I created a dfm using tokens() from the quanteda package. (size is roughly 40*2000) I now want to remove all tokens appearing in less than 15% of the documents. I am not really experienced in R and i dont know how to proceed. Is there maybe a way to utilize the docfreq variable from textstat_frequency() or do I have to use tokens_select() and a row of If() statements?
Yes, you want dfm_trim()
which allows you to specify a document frequency threshold in terms of either counts (of documents) or proportions of documents.
(Note: Once in a dfm, the word dimension elements are no longer tokens, but rather "features" in quanteda terminology.)

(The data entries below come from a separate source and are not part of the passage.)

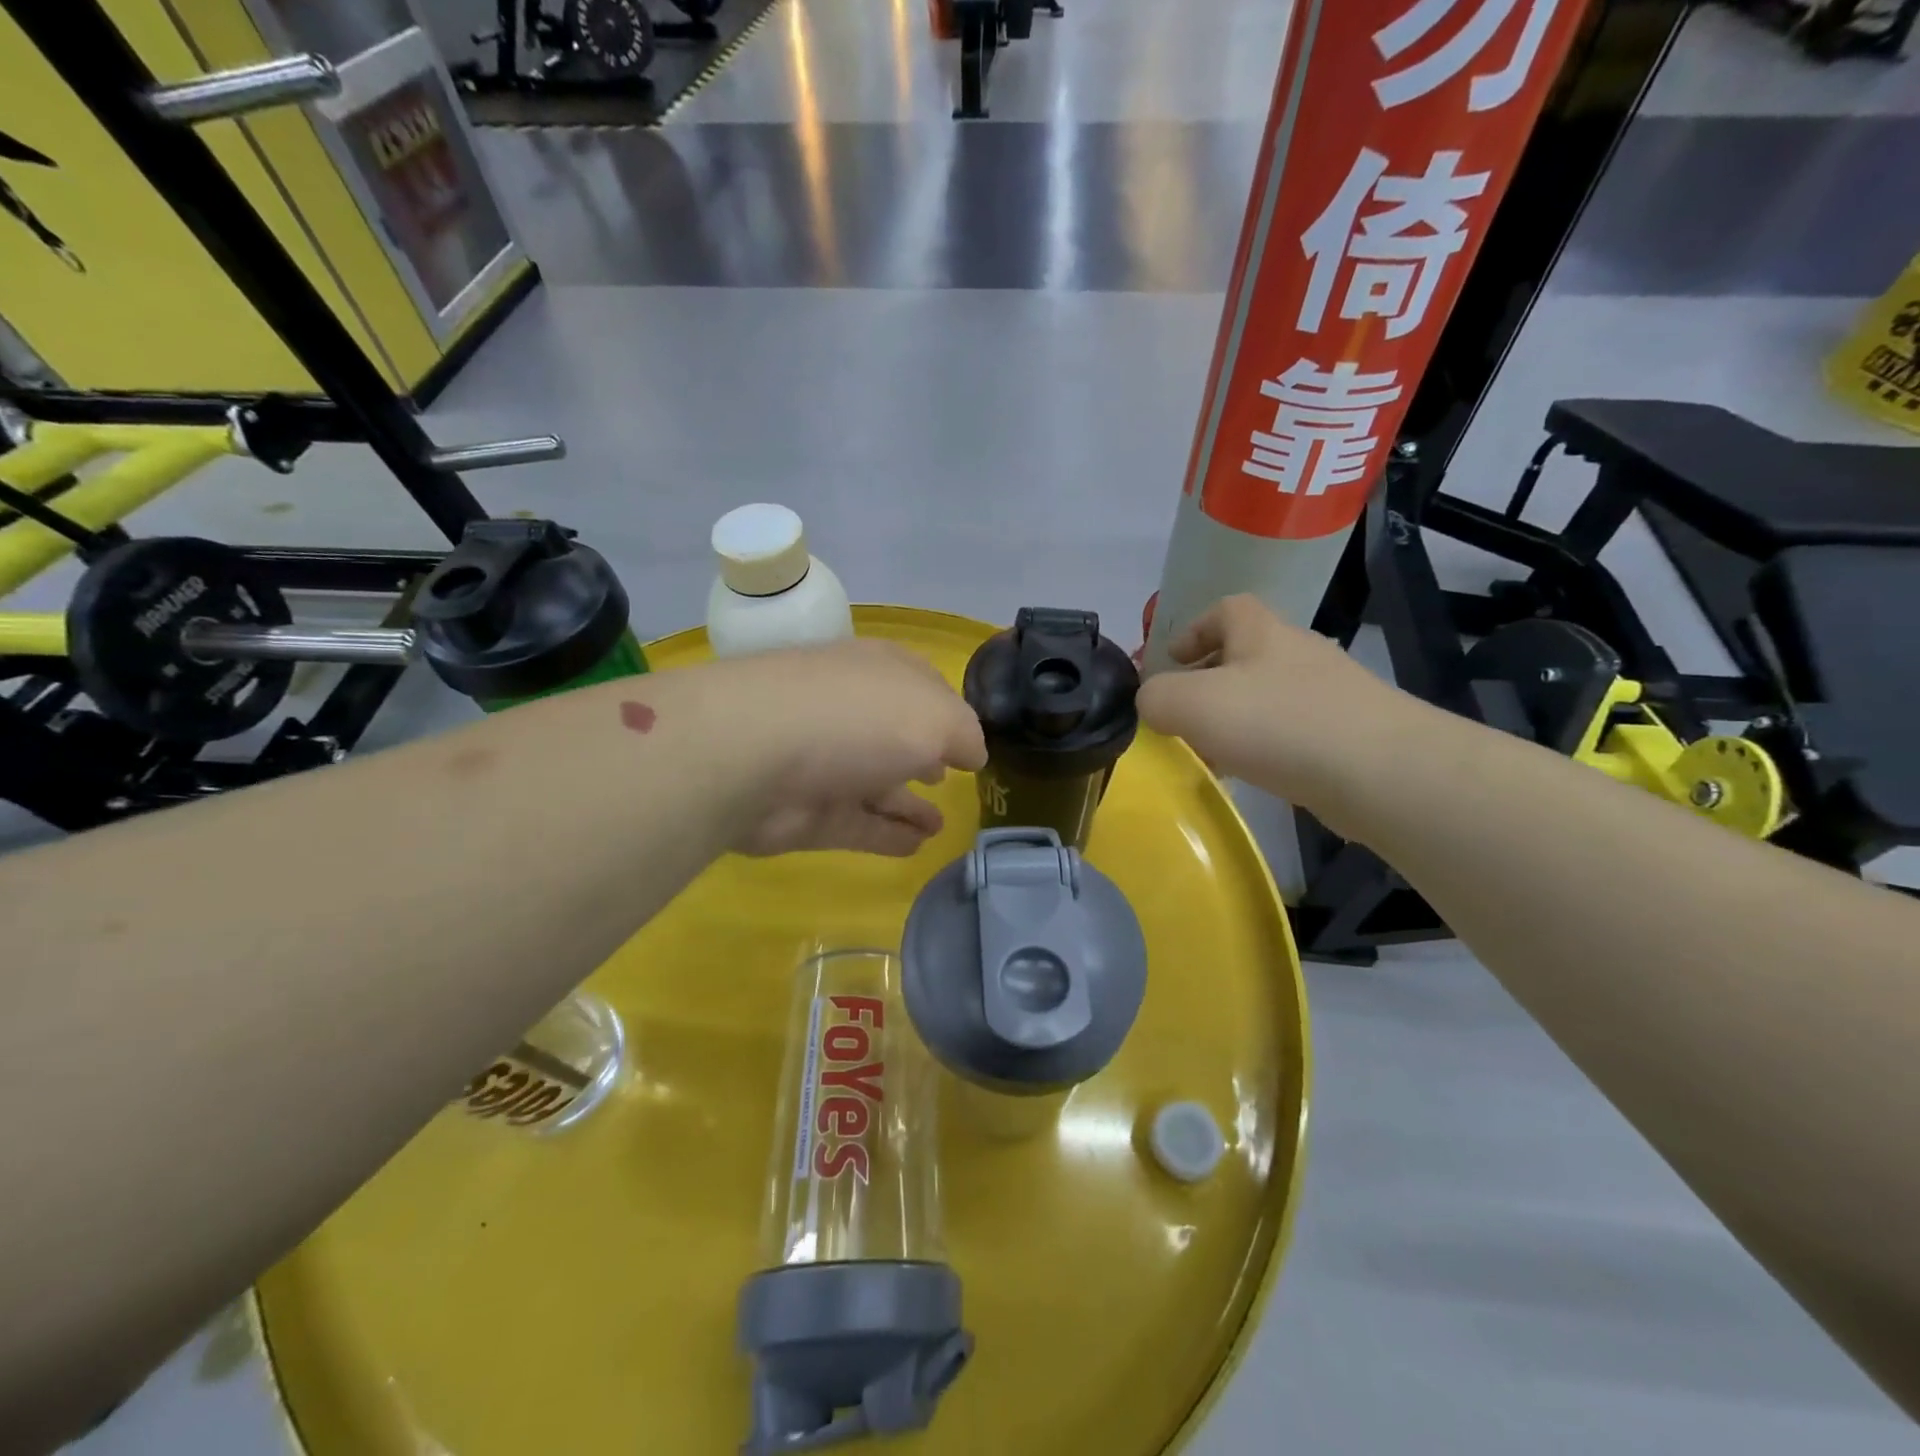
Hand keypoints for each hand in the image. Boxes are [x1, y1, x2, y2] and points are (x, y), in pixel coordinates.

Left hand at [713, 638, 986, 857]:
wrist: (750, 756)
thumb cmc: (855, 718)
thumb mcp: (935, 716)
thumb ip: (963, 734)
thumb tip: (972, 754)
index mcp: (878, 673)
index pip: (919, 685)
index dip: (947, 711)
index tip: (968, 742)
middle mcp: (849, 712)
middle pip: (892, 735)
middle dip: (920, 754)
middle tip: (947, 777)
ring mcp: (824, 763)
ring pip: (875, 784)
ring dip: (907, 803)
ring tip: (941, 826)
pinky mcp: (805, 812)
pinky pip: (857, 824)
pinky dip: (886, 834)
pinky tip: (916, 847)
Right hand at [1137, 595, 1423, 811]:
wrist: (1378, 771)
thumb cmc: (1276, 723)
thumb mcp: (1190, 704)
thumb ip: (1155, 697)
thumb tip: (1152, 702)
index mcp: (1261, 632)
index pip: (1225, 609)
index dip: (1193, 630)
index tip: (1170, 662)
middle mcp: (1297, 652)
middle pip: (1245, 654)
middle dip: (1209, 680)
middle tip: (1183, 714)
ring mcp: (1329, 692)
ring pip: (1267, 696)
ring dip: (1235, 717)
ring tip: (1211, 751)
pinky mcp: (1348, 732)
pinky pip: (1291, 731)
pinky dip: (1264, 746)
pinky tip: (1252, 774)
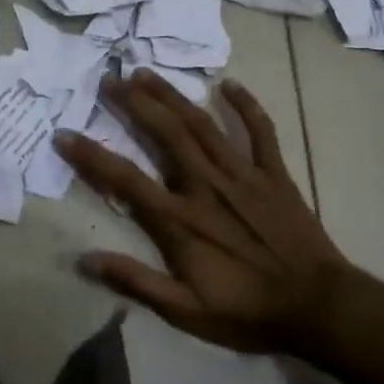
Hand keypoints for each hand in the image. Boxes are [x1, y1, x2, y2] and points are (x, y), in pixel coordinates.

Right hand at [54, 73, 365, 357]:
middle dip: (133, 104)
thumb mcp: (185, 311)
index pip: (125, 179)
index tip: (64, 134)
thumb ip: (135, 282)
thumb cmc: (247, 311)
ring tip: (146, 72)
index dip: (90, 155)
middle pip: (164, 134)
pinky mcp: (274, 174)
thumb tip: (84, 261)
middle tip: (108, 80)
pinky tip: (229, 84)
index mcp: (180, 219)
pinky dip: (246, 106)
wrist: (319, 307)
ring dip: (172, 95)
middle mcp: (206, 185)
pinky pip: (260, 131)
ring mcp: (243, 175)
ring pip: (202, 124)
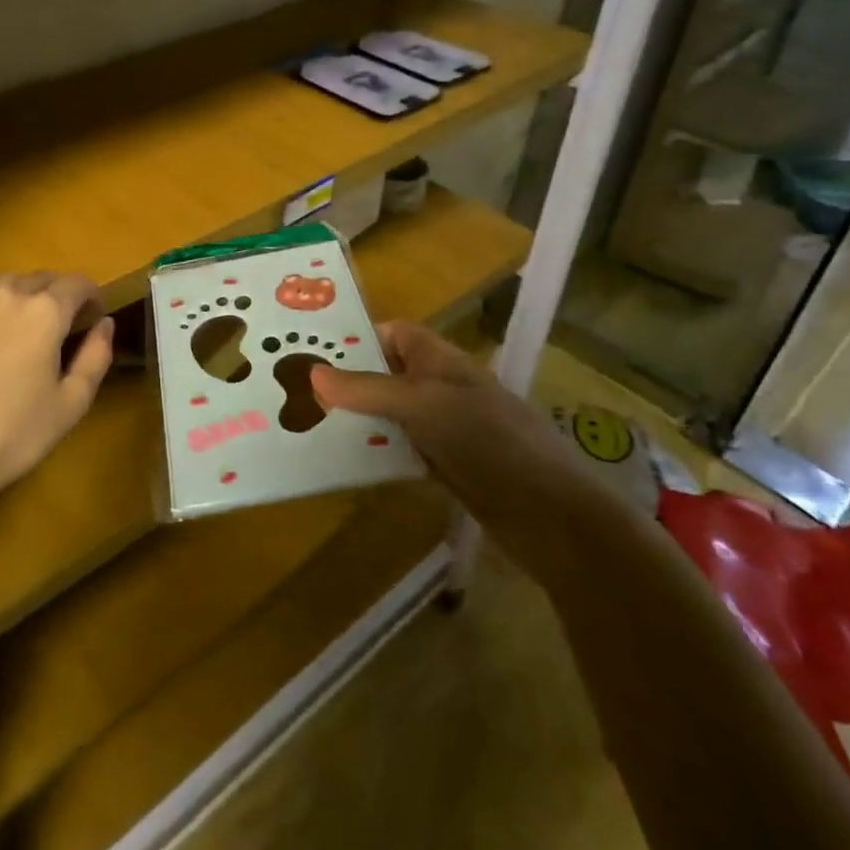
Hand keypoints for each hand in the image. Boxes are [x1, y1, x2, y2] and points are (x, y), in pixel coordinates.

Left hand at [0, 271, 114, 510]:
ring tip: (16, 334)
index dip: (91, 296)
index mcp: (45, 312)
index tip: (92, 317)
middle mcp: (5, 295)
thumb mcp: (72, 402)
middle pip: (40, 279)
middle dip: (55, 295)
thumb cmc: (15, 434)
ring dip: (18, 301)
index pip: (78, 283)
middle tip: (57, 327)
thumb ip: (97, 355)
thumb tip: (104, 322)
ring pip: (2, 288)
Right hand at [310, 321, 606, 562]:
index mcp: (440, 360)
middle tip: (298, 392)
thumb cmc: (488, 440)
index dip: (358, 337)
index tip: (314, 352)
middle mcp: (441, 388)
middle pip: (388, 374)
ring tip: (309, 426)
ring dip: (360, 421)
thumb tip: (312, 371)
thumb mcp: (422, 405)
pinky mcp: (449, 467)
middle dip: (349, 382)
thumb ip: (368, 389)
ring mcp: (446, 429)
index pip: (394, 333)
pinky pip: (403, 451)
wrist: (551, 515)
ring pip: (392, 415)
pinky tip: (347, 464)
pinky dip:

Using a built-in example, the code below shows how to use dfm_trim()
with a minimum document frequency threshold of 0.15 and a document frequency type of "prop", which treats the threshold you supply as a proportion. You can see from the change in the number of features that there has been significant trimming.
library("quanteda")
## Package version: 2.0.1
dfmat <- dfm(data_corpus_inaugural)
print(dfmat, max_ndoc = 0, max_nfeat = 0)
## Document-feature matrix of: 58 documents, 9,360 features (91.8% sparse) and 4 docvars.
dfm_trim(dfmat, min_docfreq = 0.15, docfreq_type = "prop") %>%
print(max_ndoc = 0, max_nfeat = 0)
## Document-feature matrix of: 58 documents, 1,304 features (65.3% sparse) and 4 docvars.